§ PROBLEM STATEMENT
For the data that follows, state how many lines hold the string "laundry", giving the number by itself.

%%

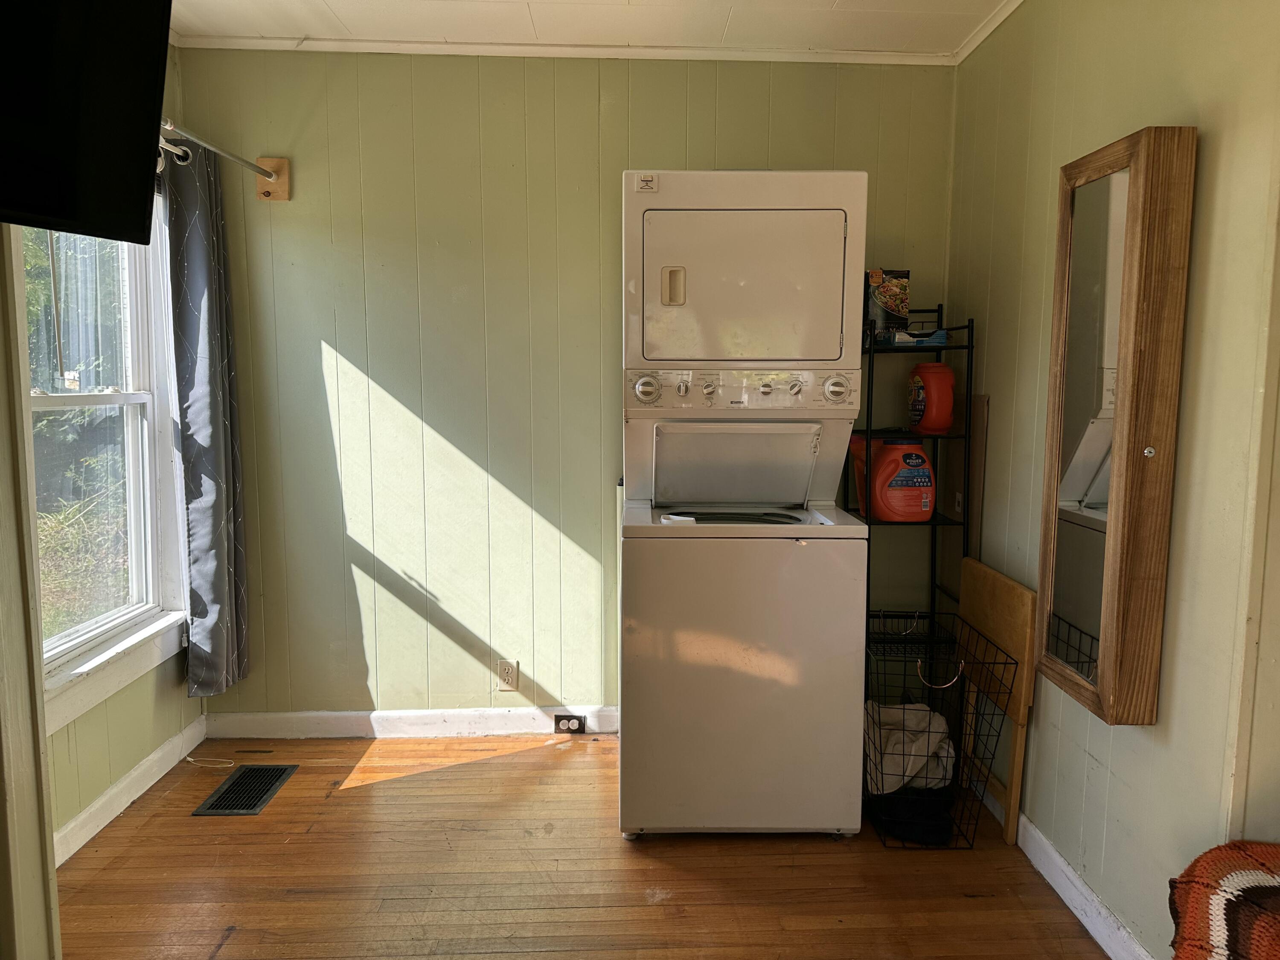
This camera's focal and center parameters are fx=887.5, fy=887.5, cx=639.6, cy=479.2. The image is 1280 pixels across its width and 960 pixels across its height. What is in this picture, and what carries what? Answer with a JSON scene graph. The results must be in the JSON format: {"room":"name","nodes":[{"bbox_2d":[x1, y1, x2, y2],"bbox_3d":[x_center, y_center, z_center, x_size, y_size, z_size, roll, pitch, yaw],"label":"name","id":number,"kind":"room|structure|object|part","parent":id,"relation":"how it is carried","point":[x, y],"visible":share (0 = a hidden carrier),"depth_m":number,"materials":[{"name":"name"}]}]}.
{"room":"laundry room","nodes":[
{"label":"laundry room","id":0,"kind":"room"},
{"bbox_2d":[0,228,62,959],"bbox_3d":[-1.258,0.006,1.383,0.470,2.335,0.605,0,7,-1],"label":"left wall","id":1,"kind":"structure","parent":0,"point":[38,749],"depth_m":1.55,"materials":[{"name":"paint"}]},
{"bbox_2d":[0,0,174,243],"bbox_3d":[-1.005,-0.626,1.127,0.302,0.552,0.722,5,8,35],"label":"television","id":2,"kind":"object","parent":1,"relation":"attached to","point":[141,213],"visible":0.99,"depth_m":1.31,"materials":[{"name":"black plastic"}]},
{"bbox_2d":[42,53,198,860],"bbox_3d":[-1.634,-0.090,1.755,0.134,2.454,3.086,0,7,-1],"label":"left wall","id":3,"kind":"structure","parent":0,"point":[115,738],"depth_m":2.76,"materials":[{"name":"green paint"}]},
{"bbox_2d":[20,186,191,731],"bbox_3d":[-1.662,-0.180,2.515,0.164,1.703,1.155,0,7,-1],"label":"window","id":4,"kind":"structure","parent":3,"relation":"in","point":[59,399],"depth_m":2.84,"materials":[{"name":"white paint"}]},
{"bbox_2d":[52,714,208,866],"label":"baseboard","id":5,"kind":"structure","parent":3,"relation":"attached to","point":[128,781],"depth_m":2.74,"materials":[{"name":"white paint"}]},
{"bbox_2d":[172,47,965,725],"bbox_3d":[-0.225,-0.280,3.280,2.852,2.476,0.136,0,7,-1],"label":"back wall","id":6,"kind":"structure","parent":0,"point":[348,345],"depth_m":3.20,"materials":[{"name":"green paint"}]},
{"bbox_2d":[157,117,289,199],"bbox_3d":[-1.369,-0.973,2.242,0.162,0.127,1.880,0,7,-1],"label":"curtain rod","id":7,"kind":"object","parent":6,"relation":"attached to","point":[274,178],"visible":0.59,"depth_m":2.92,"materials":[{"name":"silver metal"}]},
{"bbox_2d":[164,136,251,700],"bbox_3d":[-1.456,-0.195,3.023,0.119,1.869,0.433,0,7,-1],"label":"curtain","id":8,"kind":"object","parent":7,"relation":"hanging from","point":[216,592],"visible":0.97,"depth_m":2.98,"materials":[{"name":"grey fabric"}]},
{"bbox_2d":[206,705,620,738],"bbox_3d":[-0.371,0.911,3.340,2.390,0.096,0.016,0,7,-1],"label":"baseboard","id":9,"kind":"structure","parent":6,"relation":"attached to","point":[398,714],"depth_m":3.32,"materials":[{"name":"white paint"}]},
{"bbox_2d":[552,713,586,733],"bbox_3d":[-0.265,0.916,3.332,0.113,0.066,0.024,0,7,-1],"label":"baseboard outlet","id":10,"kind":"object","parent":9,"relation":"attached to","point":[557,722],"visible":0.97,"depth_m":3.33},
{"bbox_2d":[495,658,518,690],"bbox_3d":[-0.499,0.732,3.327,0.071,0.117,0.008,0,7,-1],"label":"wall outlet","id":11,"kind":"object","parent":6,"relation":"attached to","point":[507,670],"visible":0.99,"depth_m":3.32,"materials":[{"name":"plastic"}]},
{"bbox_2d":[178,36,951,64],"bbox_3d":[-0.190,-1.471,3.038,2.439,0.044,0.060,0,7,-1],"label":"crown molding","id":12,"kind":"structure","parent":6,"relation":"attached to","point":[430,47],"depth_m":3.04,"materials":[{"name":"white paint"}]},
{"bbox_2d":[53,731,1113,959],"bbox_3d":[-0.147,1.234,1.403,3.223,0.097,4.346,0,7,-1],"label":"floor","id":13,"kind":"structure","parent":0,"point":[237,937],"depth_m":2.39,"materials":[{"name":"brown wood"}]},
{"bbox_2d":[183,754,235,767],"bbox_3d":[-1.488,0.979,3.086,0.210,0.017,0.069,0,7,-1],"label":"cable","id":14,"kind":"object","parent":13,"relation":"on","point":[189,759],"visible":0.99,"depth_m":3.08,"materials":[{"name":"white plastic"}]},
{"bbox_2d":[192,763,297,815],"bbox_3d":[-1.274,1.004,2.882,0.190,0.008,0.332,0,7,-1],"label":"floor vent","id":15,"kind":"object","parent":13,"relation":"in","point":[221,797],"visible":0.98,"depth_m":2.86,"materials":[{"name":"black metal"}]},
{"bbox_2d":[618,169,869,838],"bbox_3d":[0.281,0.075,2.780,0.659,1.881,0.760,0,7,-1],"label":"stacked washer dryer","id":16,"kind":"object","parent":13,"relation":"on","point":[746,278],"visible":0.98,"depth_m":2.48,"materials":[{"name":"white metal"}]},
{"bbox_3d":[0.012,-0.263,2.578,0.085,0.084,0.062,0,7,-1],"label":"dial","id":17,"kind":"part","parent":16,"relation":"part of","materials":[{"name":"plastic"}]},
{"bbox_3d":[0.093,-0.555,2.559,0.062,0.107,0.041,0,7,-1],"label":"door handle","id":18,"kind":"part","parent":16,"relation":"part of","materials":[{"name":"beige plastic"}]},
{"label":"knob","id":19,"kind":"part","parent":16,"relation":"part of","materials":[{"name":"plastic"}]},
{"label":"knob","id":20,"kind":"part","parent":16,"relation":"part of","materials":[{"name":"plastic"}]},
{"bbox_3d":[0.293,-0.262,2.567,0.744,0.116,0.100,0,7,-1],"label":"control panel","id":21,"kind":"part","parent":16,"relation":"part of","materials":[{"name":"white plastic"}]},
{"bbox_3d":[0.285,0.577,2.542,0.740,0.863,0.313,0,7,-1],"label":"washer cabinet","id":22,"kind":"part","parent":16,"relation":"part of","materials":[{"name":"white metal"}]},
{"bbox_3d":[0.290,-0.528,2.519,0.656,0.421,0.158,0,7,-1],"label":"dryer door","id":23,"kind":"part","parent":16,"relation":"part of","materials":[{"name":"metal"}]},
{"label":"knob","id":24,"kind":"part","parent":16,"relation":"part of","materials":[{"name":"plastic"}]},
{"bbox_3d":[0.558,-0.259,2.526,0.083,0.084,0.062,0,7,-1],"label":"dial","id":25,"kind":"part","parent":16,"relation":"part of","materials":[{"name":"plastic"}]},
{"bbox_2d":[844,304,973,667],"bbox_3d":[0.888,0.211,3.056,0.339,1.595,0.353,0,7,-1],"label":"metal shelf","id":26,"kind":"object","parent":13,"relation":"on","point":[968,348],"visible":0.46,"depth_m":2.95,"materials":[{"name":"black metal"}]},
{"bbox_2d":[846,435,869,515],"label":"orange container","id":27,"kind":"object","parent":26,"relation":"on","point":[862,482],"visible":0.28,"depth_m":3.08,"materials":[{"name":"orange plastic"}]},
{"bbox_2d":[864,268,910,344],"bbox_3d":[0.837,-0.599,3.089,0.153,0.249,0.160,0,7,-1],"label":"food box","id":28,"kind":"object","parent":26,"relation":"on","point":[878,275],"visible":0.78,"depth_m":3.02,"materials":[{"name":"cardboard"}]},
{"bbox_2d":[867,436,936,522],"bbox_3d":[0.882,0.002,2.982,0.230,0.286,0.155,0,7,-1],"label":"detergent jug","id":29,"kind":"object","parent":26,"relation":"on","point":[929,496],"visible":0.98,"depth_m":2.93,"materials":[{"name":"plastic"}]},
{"bbox_2d":[883,328,948,345],"bbox_3d":[0.942,-0.475,3.003,0.194,0.046,0.125,0,7,-1],"label":"blue box","id":30,"kind":"object","parent":26,"relation":"on","point":[899,340],"visible":0.7,"depth_m":2.96,"materials":[{"name":"blue cardboard"}]},
{"bbox_2d":[908,360,955,433],"bbox_3d":[0.993,-0.280,3.011,0.140,0.249,0.145,-1,7,-14],"label":"detergent bottle","id":31,"kind":"object","parent":26,"relation":"on","point":[934,407],"visible":0.98,"depth_m":2.96,"materials":[{"name":"red plastic"}]},
{"bbox_2d":[864,607,1013,848],"bbox_3d":[0.860,0.753,2.720,0.359,0.573,0.541,0,7,-1],"label":"wire basket","id":32,"kind":"object","parent":13,"relation":"on","point":[1005,662],"visible":0.67,"depth_m":2.58,"materials":[{"name":"black metal"}]},
{"bbox_2d":[864,700,956,793],"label":"cloth","id":33,"kind":"object","parent":32,"relation":"in","point":[899,772],"visible":0.61,"depth_m":2.73,"materials":[{"name":"fabric"}]},
{"bbox_2d":[868,785,955,844],"bbox_3d":[0.822,0.991,2.682,0.260,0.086,0.268,0,7,-1],"label":"black cloth","id":34,"kind":"object","parent":32,"relation":"in","point":[915,805],"visible":0.64,"depth_m":2.61,"materials":[{"name":"black fabric"}]},
{"bbox_3d":[0.873,0.570,2.585,0.137,0.077,0.050,0,7,-1],"label":"wire handle","id":35,"kind":"part","parent":32,"relation":"part of","materials":[{"name":"metal"}]},
{"bbox_2d":[954,559,1037,847],"bbox_3d":[1.075,0.663,2.751,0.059,0.730,0.481,0,7,-1],"label":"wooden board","id":36,"kind":"object","parent":13,"relation":"on","point":[1010,587],"visible":0.8,"depth_m":2.63,"materials":[{"name":"brown wood"}]},
{"bbox_2d":[157,0,1022,57],"bbox_3d":[-0.159,-1.311,1.120,3.508,0.105,4.285,0,7,-1],"label":"ceiling","id":37,"kind":"structure","parent":0,"point":[330,4],"depth_m":2.83,"materials":[{"name":"white paint"}]},
{"bbox_2d":[945,0,1279,959],"bbox_3d":[1.198,-0.031,1.265,0.134,2.465,4.105,0,7,-1],"label":"right wall","id":38,"kind":"structure","parent":0,"point":[1159,727],"depth_m":1.96,"materials":[{"name":"paint"}]},
{"bbox_2d":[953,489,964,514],"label":"light switch","id":39,"kind":"object","parent":38,"relation":"attached to","point":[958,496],"visible":0.57,"depth_m":3.04,"materials":[{"name":"white plastic"}]},
{"bbox_2d":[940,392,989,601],"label":"wooden board","id":40,"kind":"object","parent":38,"relation":"attached to","point":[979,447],"visible":0.48,"depth_m":3.04,"materials":[{"name":"brown wood"}]},
{"bbox_2d":[951,0,1025,64],"bbox_3d":[1.138,-1.262,1.194,0.044,0.051,3.742,0,7,-1],"label":"crown molding","id":41,"kind":"structure","parent":38,"relation":"attached to","point":[971,47],"depth_m":2.84,"materials":[{"name":"white paint"}]},
{"bbox_2d":[968,771,1154,959],"bbox_3d":[1.109,1.086,1.884,0.016,0.094,2.945,0,7,-1],"label":"baseboard","id":42,"kind":"structure","parent":38,"relation":"attached to","point":[1058,859],"depth_m":2.24,"materials":[{"name":"white paint"}]},
{"bbox_2d":[1036,126,1195,726],"bbox_3d":[1.058,-0.106,2.035,0.102,1.272,0.408,0,7,-1],"label":"mirror cabinet","id":43,"kind":"object","parent":38,"relation":"attached to","point":[1080,410],"visible":0.99,"depth_m":1.93,"materials":[{"name":"brown wood"}]},
{"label":"knob","id":44,"kind":"part","parent":43,"relation":"part of","materials":[{"name":"metal"}]},
{"bbox_2d":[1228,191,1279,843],"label":"door trim","id":45,"kind":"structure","parent":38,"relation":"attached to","point":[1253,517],"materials":[{"name":"beige paint"}]},
{"bbox_2d":[1167,839,1279,959],"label":"crocheted blanket","id":46,"kind":"object","parent":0,"point":[1209,869],"visible":0.99,"depth_m":1.49,"materials":[{"name":"fabric"}]}
]}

%%

§ WORKED SOLUTION
2